• **What you will do**:
Copy out every line of the records below unchanged.

── Available data

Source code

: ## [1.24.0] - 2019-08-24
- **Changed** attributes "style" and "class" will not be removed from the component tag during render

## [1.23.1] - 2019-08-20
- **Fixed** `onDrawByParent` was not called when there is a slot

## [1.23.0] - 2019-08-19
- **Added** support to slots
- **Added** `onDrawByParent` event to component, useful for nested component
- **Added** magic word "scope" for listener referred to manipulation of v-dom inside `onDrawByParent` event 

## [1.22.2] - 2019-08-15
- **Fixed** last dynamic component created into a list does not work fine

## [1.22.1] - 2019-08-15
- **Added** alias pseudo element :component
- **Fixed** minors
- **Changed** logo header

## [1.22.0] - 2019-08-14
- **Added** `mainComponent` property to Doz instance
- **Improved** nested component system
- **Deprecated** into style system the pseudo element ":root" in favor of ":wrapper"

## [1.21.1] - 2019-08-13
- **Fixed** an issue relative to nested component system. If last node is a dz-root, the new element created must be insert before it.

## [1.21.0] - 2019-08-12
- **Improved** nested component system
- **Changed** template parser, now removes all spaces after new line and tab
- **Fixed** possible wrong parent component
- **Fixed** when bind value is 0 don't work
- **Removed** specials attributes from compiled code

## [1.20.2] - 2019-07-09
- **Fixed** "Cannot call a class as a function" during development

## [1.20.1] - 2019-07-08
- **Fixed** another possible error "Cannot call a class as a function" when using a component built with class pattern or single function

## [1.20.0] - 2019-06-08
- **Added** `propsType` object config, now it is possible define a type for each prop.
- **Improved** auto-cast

────

• **Answer box**:
Source code

: ## [1.24.0] - 2019-08-24
- **Changed** attributes "style" and "class" will not be removed from the component tag during render

## [1.23.1] - 2019-08-20
- **Fixed** `onDrawByParent` was not called when there is a slot

## [1.23.0] - 2019-08-19
- **Added** support to slots
- **Added** `onDrawByParent` event to component, useful for nested component
- **Added** magic word "scope" for listener referred to manipulation of v-dom inside `onDrawByParent` event 

## [1.22.2] - 2019-08-15
- **Fixed** last dynamic component created into a list does not work fine

## [1.22.1] - 2019-08-15
- **Added** alias pseudo element :component
- **Fixed** minors
- **Changed** logo header

## [1.22.0] - 2019-08-14
- **Added** `mainComponent` property to Doz instance
- **Improved** nested component system
- **Deprecated** into style system the pseudo element ":root" in favor of ":wrapper"

## [1.21.1] - 2019-08-13
- **Fixed** an issue relative to nested component system. If last node is a dz-root, the new element created must be insert before it.

## [1.21.0] - 2019-08-12
- **Improved** nested component system
- **Changed** template parser, now removes all spaces after new line and tab
- **Fixed** possible wrong parent component
- **Fixed** when bind value is 0 don't work
- **Removed** specials attributes from compiled code

## [1.20.2] - 2019-07-09
- **Fixed** "Cannot call a class as a function" during development

## [1.20.1] - 2019-07-08
- **Fixed** another possible error "Cannot call a class as a function" when using a component built with class pattern or single function

## [1.20.0] - 2019-06-08
- **Added** `propsType` object config, now it is possible define a type for each prop.
- **Improved** auto-cast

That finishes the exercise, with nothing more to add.